The remedies provided by s. 69, p. 445, 2 R. S. 1852, and s. 26, p. 467, 1 R. S. 1852, against supervisors, for failing to keep the highways, &c., in their districts in repair, are cumulative.

A supervisor, having moneys in his hands necessary for the repair of the highways of his district, is not authorized by s. 361, p. 468, 1 R. S. 1852, to delay all expenditures of the same until the 15th of September of each year.

APPEAL from the Decatur Court of Common Pleas. Saturday, December 9. PERKINS, J.-Prosecution, based upon section 69, 2 R. S., p. 445, against a supervisor, for failing to keep a certain highway in his road district in repair. The cause originated before a justice of the peace, and went by appeal to the Common Pleas. The latter Court quashed the affidavit and information filed therein, and discharged the defendant. The objections to them were:

1. That the 15th day of September had not-passed when the suit was commenced.

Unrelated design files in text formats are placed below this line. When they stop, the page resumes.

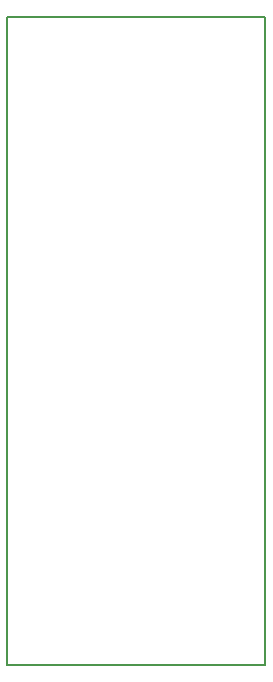
<source format=gm1>
G04 #@! TF.GenerationSoftware,KiCad,Pcbnew,(5.0.0)*
G04 #@! TF.CreationDate,2018-10-12T19:52:20-04:00*
G04 #@! TF.ProjectId,DRV8308_BreakoutBoard,445256383330385F427265616B6F7574,rev?*
G04 #@! TF.SameCoordinates,Original*
G04 #@! TF.FileFunction,Profile,NP*
%FSLAX46Y46*%
G04 Gerber Fmt 4.6, Leading zero omitted, Abs format (unit mm)*
G04 Created by KiCad (PCBNEW (5.0.0)) date 10/12/18 19:52:20*
%MOMM*%
%LPD*%
G01*
G04 APERTURE LIST*
%ADD10C,0.150000*%
G04 APERTURE END LIST*
D10*
X137668000Y-126492000D02*
X159512000Y-126492000D01*
X159512000Y-71628000D02*
X137668000Y-71628000D01*
X137668000Y-126492000D02*
X137668000Y-71628000D01*
X159512000Y-71628000D02*
X159512000Y-126492000D01*
M02*

</source>
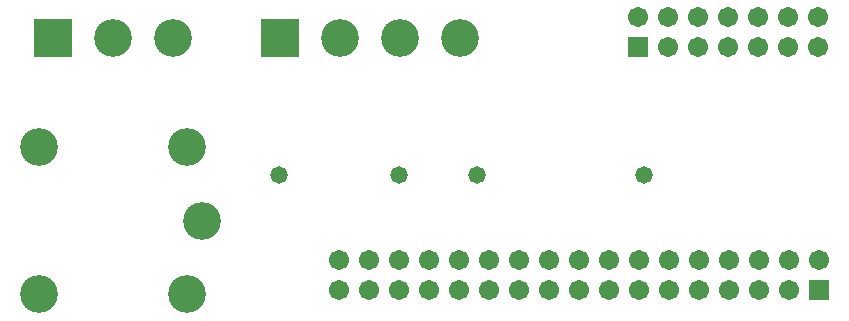
<source format=gbs>
%FSLAX43Y43*%
%MOMM*%
G71*
G01*
G75*
%ADD10R,1.800X1.600*%
%ADD11C,0.500*%
%ADD12C,1.000*%
%ADD13C,2.000*%
%ADD14R,3.000X3.000*%
%ADD15C,3.000*%
%ADD16R,1.500X1.500*%
%ADD17C,1.500*%
%ADD18C,1.270*%
%ADD19C,0.400*%
%ADD20R,2.003X1.803*%
%ADD21R,3.203X3.203*%
%ADD22C,3.203*%
%ADD23R,1.703X1.703*%
%ADD24C,1.703*%
%ADD25C,1.473*%
D21*
X-64800Y21300D02*
D03*
X-45600D02*
D03*
D22*
X-59720D02*
D03*
X-54640D02*
D03*
X-30360D02*
D03*
X-40520D02*
D03*
X-35440D02*
D03*
X-53496Y-392D02*
D03*
X-65996D02*
D03*
Y12108D02*
D03*
X-52196Y5808D02*
D03*
X-53496Y12108D02*
D03*
D23*
X0Y0D02*
D03*
X-15300Y20540D02*
D03*
D24*
X0Y2540D02*
D03*
X-2540Y0D02*
D03*
Y2540D02*
D03*
X-5080Y0D02*
D03*
X-5080Y2540D02*
D03*
X-7620Y0D02*
D03*
Y2540D02*
D03*
X-10160Y0D02*
D03*
Y2540D02*
D03*
X-12700Y0D02*
D03*
Y2540D02*
D03*
X-15240Y0D02*
D03*
Y2540D02*
D03*
X-17780Y0D02*
D03*
Y2540D02*
D03*
X-20320Y0D02*
D03*
Y2540D02*
D03*
X-22860Y0D02*
D03*
Y2540D02*
D03*
X-25400Y0D02*
D03*
Y2540D02*
D03*
X-27940Y0D02*
D03*
X-27940Y2540D02*
D03*
X-30480Y0D02*
D03*
Y2540D02*
D03*
X-33020Y0D02*
D03*
Y2540D02*
D03*
X-35560Y0D02*
D03*
Y2540D02*
D03*
X-38100Y0D02*
D03*
Y2540D02*
D03*
X-40640Y0D02*
D03*
X-40640Y2540D02*
D03*
X-60Y23080D02*
D03*
Y20540D02*
D03*
X-2600Y23080D02*
D03*
Y20540D02*
D03*
X-5140Y23080D02*
D03*
Y20540D02*
D03*
X-7680Y23080D02*
D03*
Y20540D02*
D03*
X-10220Y23080D02*
D03*
X-10220Y20540D02*
D03*
X-12760Y23080D02*
D03*
Y20540D02*
D03*
X-15300Y23080D02*
D03*
D25*
X-35500Y9700D02*
D03*
X-45700D02*
D03*
X-28900D02*
D03*
X-14800D02*
D03*
M02*

</source>
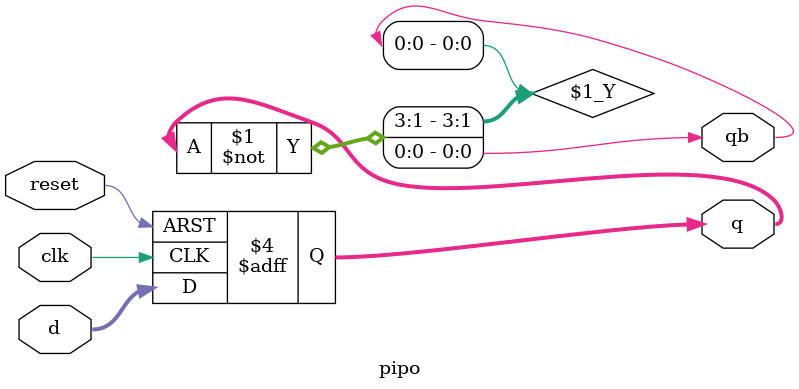
<source format=v>
`timescale 1ns / 1ps


module pipo(input [3:0]d,
            input clk,
            input reset,
            output reg [3:0]q,
            output qb
            );
     
     assign qb = ~q;
     
     always @(posedge clk or negedge reset) begin
        if(!reset)
            q <= 4'b0;
        else
            q[3:0] <= d[3:0];
     end
     
            
endmodule

</source>
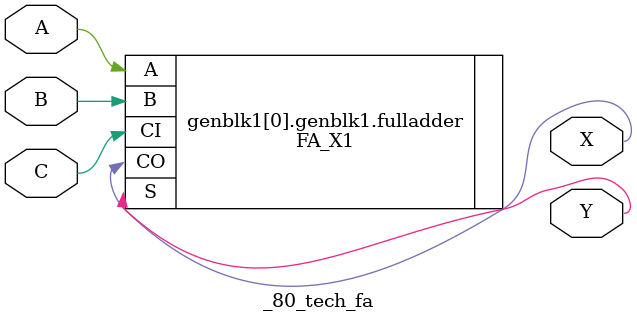
<source format=v>

(* techmap_celltype = "$fa" *)
module _80_tech_fa (A, B, C, X, Y);
  parameter WIDTH = 1;
  (* force_downto *)
    input [WIDTH-1 : 0] A, B, C;
  (* force_downto *)
    output [WIDTH-1 : 0] X, Y;
  
  parameter _TECHMAP_CONSTVAL_A_ = WIDTH'bx;
  parameter _TECHMAP_CONSTVAL_B_ = WIDTH'bx;
  parameter _TECHMAP_CONSTVAL_C_ = WIDTH'bx;
  
  genvar i;
  generate for (i = 0; i < WIDTH; i = i + 1) begin
      if (_TECHMAP_CONSTVAL_A_[i] === 1'b0 || _TECHMAP_CONSTVAL_B_[i] === 1'b0 || _TECHMAP_CONSTVAL_C_[i] === 1'b0) begin
        if (_TECHMAP_CONSTVAL_C_[i] === 1'b0) begin
          HA_X1 halfadder_Cconst (
              .A(A[i]),
              .B(B[i]),
              .CO(X[i]), .S(Y[i])
            );
        end 
        else begin
          if (_TECHMAP_CONSTVAL_B_[i] === 1'b0) begin
            HA_X1 halfadder_Bconst (
                .A(A[i]),
                .B(C[i]),
                .CO(X[i]), .S(Y[i])
              );
          end
          else begin
            HA_X1 halfadder_Aconst (
                .A(B[i]),
                .B(C[i]),
                .CO(X[i]), .S(Y[i])
              );
          end
        end
      end
      else begin
        FA_X1 fulladder (
            .A(A[i]), .B(B[i]), .CI(C[i]), .CO(X[i]), .S(Y[i])
          );
      end
    end endgenerate

endmodule

</source>
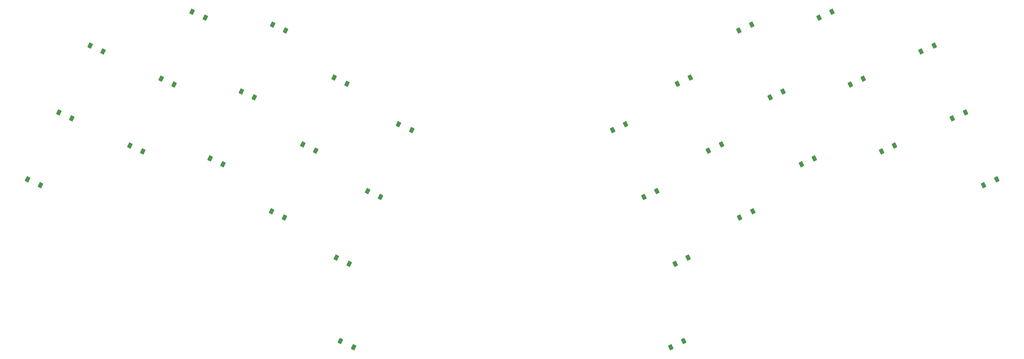
<source format=gbp>
%TF.GenerationSoftware,KiCad,Pcbnew,9.0.6*%
%TF.CreationDate,2025-12-10T21:36:36-06:00*%
%TF.ProjectId,keyboard,6b657962-6f61-4726-942e-6b696361645f,v1.0.0*%
%TF.SameCoordinates,Original*%
%TF.FileFunction,Paste,Bot*%
%TF.FilePolarity,Positive*%
%FSLAX46Y46*%
G04 Gerber Fmt 4.6, Leading zero omitted, Abs format (unit mm)*
G04 Created by KiCad (PCBNEW 9.0.6) date 2025-12-10 21:36:36*
%MOMM*%
%LPD*%
G01*
G04 APERTURE LIST*
G04 Aperture macros list*
%AMRotRect*
0 Rectangle, with rotation*
0 The origin of the aperture is its center*
0 $1 length*
0 $2 width*
0 $3 Rotation angle, in degrees counterclockwise*
0 Add horizontal line*
21,1,$1,$2,0,0,$3*%
G04 Aperture macros list end*
%ADD10RotRect,0.900000X1.200000X335.000000*%
%ADD11RotRect,0.900000X1.200000X25.000000*%
G04 APERTURE END LIST*
D10*
%TO.C,D4*%
X88661233Y-83577698D03*
X91652049Y-84972336D03*
%TD*%
D11*
%TO.C,D29*%
X214129177Y-110875168D03*
X217119989Y-109480528D03*
%TD*%
%TO.C,D23*%
X243164003Y-87957297D03*
X246154815Y-86562657D03*
%TD*%
D10*
%TO.C,D2*%
X72347693Y-75970564D03*
X75338509Y-77365202D03*
%TD*%
D11*
%TO.C,D26*%
X229005815Y-100186593D03*
X231996627Y-98791953D03*
%TD*%
D10*
%TO.C,D9*%
X121499150Y-55748193D03*
X124489966Y-57142831D03*
%TD*%
D11*
%TO.C,D18*%
X277946440Y-77365206D03*
X280937252Y-75970566D03*
%TD*%
%TO.C,D24*%
X235979494Y-72550064D03*
X238970306Y-71155424D03*
%TD*%
%TO.C,D32*%
X213156913Y-130085965D03*
X216147725Y-128691325D03*
%TD*%
D10*
%TO.C,D3*%
X79532203Y-60563336D03*
X82523019Y-61957974D03*
%TD*%
D11*
%TO.C,D19*%
X270761926Y-61957975D03*
X273752738Y-60563335D03*
%TD*%
D10*
%TO.C,D10*%
X121288311Y-98791963D03*
X124279127Y-100186601D03*
%TD*%
D11*
%TO.C,D27*%
X221821302Y-84779363D03*
X224812114Y-83384723D03*
%TD*%
D10*
%TO.C,D6*%
X103030259Y-52763233D03*
X106021075Y-54157871D03*
%TD*%
%TO.C,D11*%
X128472821Y-83384726D03*
X131463637Y-84779364D03*
%TD*%
%TO.C,D13*%
X136164950Y-109480529D03*
X139155766Y-110875167D03*
%TD*%
D11*
%TO.C,D31*%
X199760151Y-80060711D03*
X202750963Y-78666071D03*
%TD*%
%TO.C,D30*%
X206944663Y-95467944D03*
X209935475Y-94073304D03*
%TD*%
%TO.C,D25*%
X228794985Y-57142832D03*
X231785797Y-55748192D03*
%TD*%
D10*
%TO.C,D12*%
X135657335Y-67977494D03*
X138648151Y-69372132D03*
%TD*%
D11*
%TO.C,D17*%
X285130947Y-92772440D03*
X288121759Y-91377800D03*
%TD*%
D10*
%TO.C,D14*%
X143349462Y-94073298D03*
X146340278Y-95467936D03*
%TD*%
%TO.C,D5*%
X95845742Y-68170468D03*
X98836558Y-69565106D03*
%TD*%
%TO.C,D15*%
X150533972Y-78666066D03*
X153524788Y-80060704D03*
%TD*%
%TO.C,D1*%
X65163186Y-91377798D03*
X68154002Y-92772436D03*
%TD*%
%TO.C,D8*%
X114314637Y-71155428D03*
X117305453Y-72550066D03*
%TD*%
D11*
%TO.C,D20*%
X261632893Y-84972336D03*
X264623705Y-83577696D03*
%TD*%
%TO.C,D28*%
X214636799Y-69372135D03*
X217627611Y-67977495D03*
%TD*%
D10*
%TO.C,D16*%
X137137211Y-128691330D03*
X140128027Y-130085968D03*
%TD*%
D11*
%TO.C,D22*%
X247263874Y-54157868D03*
X250254686Y-52763228D03*
%TD*%
%TO.C,D21*%
X254448386Y-69565109D03*
X257439198Y-68170469D03*
%TD*%
D10*
%TO.C,D7*%
X107130124Y-86562660D03*
X110120940Y-87957298D03*
%TD*%
M02*

</source>
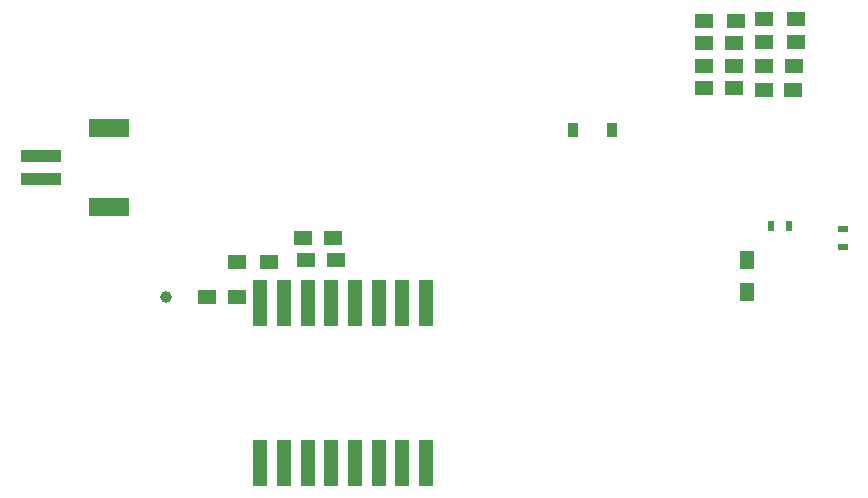
<source format=gbr>
G04 #@! TF.GenerationSoftware,KiCad,Pcbnew,(5.1.2)-1*
G04 #@! TF.CreationDate,2019-08-13T17:52:10+02:00*
G04 #@! TF.ProjectId,tinyRF24,74696e79-5246-4323-942e-6b696361645f,rev?*
G04 #@! TF.SameCoordinates,Original*
G04 #@! TF.FileFunction,Paste,Bot*
G04 #@! TF.FilePolarity,Positive*
%FSLAX46Y46*%
G04 Gerber Fmt 4.6, Leading zero omitted, Abs format (unit mm)*
G04 Created by KiCad (PCBNEW (5.1.2)-1) date 2019-08-13 17:52:10*
%MOMM*%
%LPD*%
G04 APERTURE LIST*
%ADD10R,1.500000X1.300000*%
%ADD11R,1.200000X4.000000*%
%ADD12R,1.500000X1.250000*%
%ADD13C,1.000000*%
%ADD14R,0.900000X1.200000*%
%ADD15R,3.400000X1.500000*%
%ADD16R,3.500000X1.000000*%
%ADD17R,1.300000X1.500000*%
%ADD18R,0.900000X0.500000*%
%ADD19R,0.500000X0.900000*%
G04 APERTURE END LIST*
D10*
X146130000Y-59309000D03*
X143430000Y-59309000D03*
X106540000Y-79730000D03*
X103840000Y-79730000D03*
D11*
X119840000Y-96730000D03*
X117840000Y-96730000D03*
X115840000Y-96730000D03*
X113840000Y-96730000D03*
X111840000Y-96730000D03*
X109840000Y-96730000D03*
X107840000Y-96730000D03*
X105840000Y-96730000D03*
X105840000Y-83230000D03*
X107840000Y-83230000D03*
X109840000Y-83230000D03*
X111840000Y-83230000D03*
X113840000Y-83230000D03*
X115840000Y-83230000D03*
X117840000Y-83230000D03*
X119840000Y-83230000D03*
D12*
X109737000Y-79608000D03*
X112237000Y-79608000D03*
X103840000Y-82730000D03*
X101340000Y-82730000D03*
D10*
X148510000Y-61087000D03*
X151210000Y-61087000D03*
D13*
X97840400Y-82730000D03*
D12*
X111974000Y-77724000D03*
X109474000Y-77724000D03*
X143403000Y-63119000D03*
X145903000Y-63119000D03*
X143403000Y-65024000D03*
X145903000Y-65024000D03*
X150963000Y-65151000D03*
X148463000Y-65151000D03*
X148503000Y-63119000D03*
X151003000Y-63119000D03*
X145903000Y-61214000D03*
X143403000Y-61214000D03*
D10*
X148510000Y-59182000D03*
X151210000Y-59182000D03*
D14*
X132335000Y-68580000D03*
X135635000Y-68580000D03*
D15*
X93045000Y-75105000D03*
X93045000Y-68405000D03*
D16*
X87295000Y-72755000D03*
X87295000Y-70755000D03*
D17*
X147066000Y-82312500D03*
X147066000Y-79612500D03*
D18*
X155130500Y-76974000D03*
X155130500Y-78474000D03*
D19*
X149110000Y-76708000D03*
X150610000Y-76708000D03*
M02*

</source>
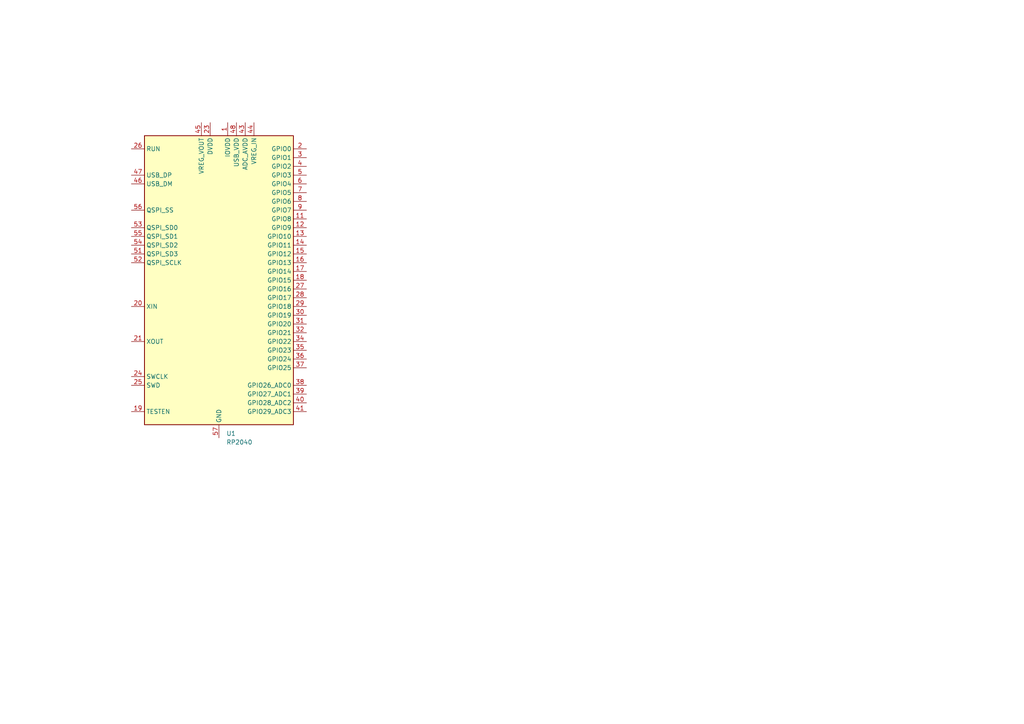
<source format=kicad_sch>
(kicad_sch
	(version 20250114)
	(generator "eeschema")
	(generator_version "9.0")
	(uuid "8b5d188b-5577-4c42-a4f2-b06379b40e14")
	(paper "A4")
	
	(symbol
		(lib_id "MCU_RaspberryPi:RP2040")
		(at 63.5 81.28 0)
		(unit 1)
		(exclude_from_sim no)
		(in_bom yes)
		(on_board yes)
		(dnp no)
		(fields_autoplaced yes)
		(uuid "15dd438d-51e3-4eb8-964b-dc47a2fe4dc9")
		(property "Reference" "U1"
			(at 65.6433 125.73 0)
			(effects
				(font
					(size 1.27 1.27)
				)
				(justify left)
			)
		)
		(property "Value" "RP2040"
			(at 65.6433 128.27 0)
			(effects
				(font
					(size 1.27 1.27)
				)
				(justify left)
			)
		)
		(property "Footprint" "Package_DFN_QFN:QFN-56-1EP_7x7mm_P0.4mm_EP3.2x3.2mm"
			(at 63.5 81.28 0)
			(effects
				(font
					(size 1.27 1.27)
				)
				(hide yes)
			)
		)
		(property "Datasheet" "https://datasheets.raspberrypi.com/rp2040/rp2040-datasheet.pdf"
			(at 63.5 81.28 0)
			(effects
				(font
					(size 1.27 1.27)
				)
				(hide yes)
			)
		)
		(property "Description" "A microcontroller by Raspberry Pi"
			(at 63.5 81.28 0)
			(effects
				(font
					(size 1.27 1.27)
				)
				(hide yes)
			)
		)
		(pin "3"
			(uuid "16e708ce-a46b-4b95-af26-a8816b7d88f8")
		)
		(pin "5"
			(uuid "108157b9-77fe-49d2-8eb9-2b374a2b5af7")
		)
		(pin "38"
			(uuid "c527667e-17a7-4bee-bcfd-05077cffc821")
		)
		(pin "15"
			(uuid "3074d509-d440-464b-961d-c95895eea307")
		)
		(pin "16"
			(uuid "f9e4fb0d-ff01-431a-b28c-ee631d319e0a")
		)
		(pin "27"
			(uuid "83e133be-9217-4ecc-99f2-6f34ad259aaa")
		)
		(pin "17"
			(uuid "dc769166-f888-4787-89f3-da88c990b0a5")
		)
		(pin "14"
			(uuid "a5ba89e8-80c2-424a-a7f1-ae0fd522b51e")
		)
		(pin "53"
			(uuid "388a927b-8bae-4a5a-a9e1-071a626b6e3a")
		)
		(pin "44"
			(uuid "e9b857c7-8378-456e-afaa-347107ae088e")
		)
		(pin "2"
			(uuid "9000a03b-7b19-4a57-afa7-3f7d727b98af")
		)
		(pin "30"
			(uuid "30a2a1a5-0622-42b5-8ce8-2bdfc8da6067")
		)
		(pin "25"
			(uuid "7c6fe3bf-c913-4521-b76b-8320291f805b")
		)
		(pin "24"
			(uuid "c247f330-bcfe-48d8-869d-8d0fb6c377de")
		)
		(pin "21"
			(uuid "8e30ed18-c4ee-4cdb-b313-47162f06d4b1")
		)
		(pin "45"
			(uuid "e8b87bb8-d776-41b2-a5df-e1b27db4f7a9")
		)
		(pin "51"
			(uuid "50c1db51-2380-4b2c-ac6b-b2d45bce864e")
		)
		(pin "39"
			(uuid "ce929edd-d66b-41cd-82c7-9f1864bc6cd8")
		)
		(pin "37"
			(uuid "1ac2cdcb-6399-4006-9a30-4b739254cede")
		)
		(pin "7"
			(uuid "75203951-6783-4dd8-ad95-622cd030a807")
		)
		(pin "43"
			(uuid "0c6c8d0a-4908-44cc-9fab-e0badf4309ac")
		)
		(pin "18"
			(uuid "b79370ec-9585-44b6-ae10-1bf376ea481d")
		)
		(pin "20"
			(uuid "e2ec5947-bcd6-434f-b508-2f8519fedc22")
		)
		(pin "4"
			(uuid "882e6435-d623-43bf-ad17-84aba8c8c894")
		)
		(pin "46"
			(uuid "2b58a781-146c-46ec-aeb2-9996f9ec25f6")
		)
		(pin "26"
			(uuid "718865ae-299a-4e6f-a6cf-56451ce9f216")
		)
		(pin "47"
			(uuid "321386d2-08a4-48a5-b391-bcad50da410b")
		)
		(pin "54"
			(uuid "421d1ec4-e7e8-4358-80ff-96331cd60b3c")
		)
		(pin "50"
			(uuid "d2779d1f-4066-44e8-b9b6-ee2f677659bf")
		)
		(pin "42"
			(uuid "5f20c6e2-4621-4313-a8e8-22278799dc46")
		)
		(pin "6"
			(uuid "40a78065-9569-4ebe-9f78-40c78ec5218b")
		)
		(pin "9"
			(uuid "56c8836a-5227-4670-a30c-17a0dfb4db0d")
		)
		(pin "19"
			(uuid "dd651d13-1715-49de-9838-7e2418b12fee")
		)
		(pin "31"
			(uuid "54a0be8f-6a19-4e78-b8c4-bcd5106bd357")
		)
		(pin "32"
			(uuid "12e90f5e-2a1d-43fc-8496-bdb9b09ab5d5")
		)
		(pin "34"
			(uuid "1f6a4d2d-cb64-4c55-9659-a7b699ec0fb9")
		)
		(pin "8"
			(uuid "48021096-f7c7-4cf8-8885-b66a9d50b55a")
		)
		(pin "29"
			(uuid "02056c7b-009c-4f00-bd6c-7737f20ba9a7")
		)
		(pin "11"
			(uuid "9e6d1707-4e37-4007-9016-115acec8fd20")
		)
		(pin "49"
			(uuid "32c77fde-df32-41bb-a4a7-493e220b1080")
		)
		(pin "12"
			(uuid "b5a7f8a3-e97e-4e59-bf4b-c1d1d219736c")
		)
		(pin "52"
			(uuid "22946b29-4dae-4371-b587-5baf2da3af2a")
		)
		(pin "23"
			(uuid "88926baa-9663-4343-9579-8ab03be91d74")
		)
		(pin "35"
			(uuid "10f856d3-a3cf-416c-87c6-43fbe306bafb")
		)
		(pin "28"
			(uuid "648d888a-723e-4300-acd4-ac46f91232ee")
		)
		(pin "36"
			(uuid "e73e505f-37f7-42b9-a775-0932a18c44d5")
		)
		(pin "40"
			(uuid "04c5c6e3-03d8-4e58-8020-24c166dc1a05")
		)
		(pin "10"
			(uuid "6f5f6688-4c66-4e9e-aa44-3e63268f57b1")
		)
		(pin "57"
			(uuid "2e46946a-4e11-49ff-9071-2dee22d44c5c")
		)
		(pin "13"
			(uuid "b81c0584-2808-4354-a9b4-5d63b8404b09")
		)
		(pin "22"
			(uuid "c74fb03d-4c64-4513-90c2-263e597b18f0")
		)
		(pin "56"
			(uuid "5efb1bf4-2cae-4798-8584-d9b8cc735eff")
		)
		(pin "55"
			(uuid "dff8b63a-cd6f-424c-8eac-2b243a267b42")
		)
		(pin "1"
			(uuid "5ba2a27a-dd4b-4a0a-a773-e43f6240854f")
		)
		(pin "33"
			(uuid "f52f9e9e-641e-4767-85c0-6de2c5cc17c8")
		)
		(pin "48"
			(uuid "834c0ff9-e067-495b-9a56-65d28fd2b807")
		)
		(pin "41"
			(uuid "5697b1a0-acc0-4814-8991-673bf7057a99")
		)
		(instances
			(project ""
				(path "/8b5d188b-5577-4c42-a4f2-b06379b40e14"
					(reference "U1")
					(unit 1)
				)
			)
		)
	)
	(sheet_instances
		(path "/"
			(page "1")
		)
	)
	(embedded_fonts no)
)

</source>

2. That the remedy should have been sought in a suit by the county treasurer against said supervisor, under the 26th section, R. S., vol. 1, p. 467.

It seems to have been regarded as settled law in this state, that a supervisor of highways might be subjected to a criminal prosecution for a neglect of official duty. Tate v. The State, 5 Blackf. 73.- The State v. Harsh, 6 id. 346.The State v. Brown, 8 id. 69.-The State v. McMurrin, 1 Ind. 44.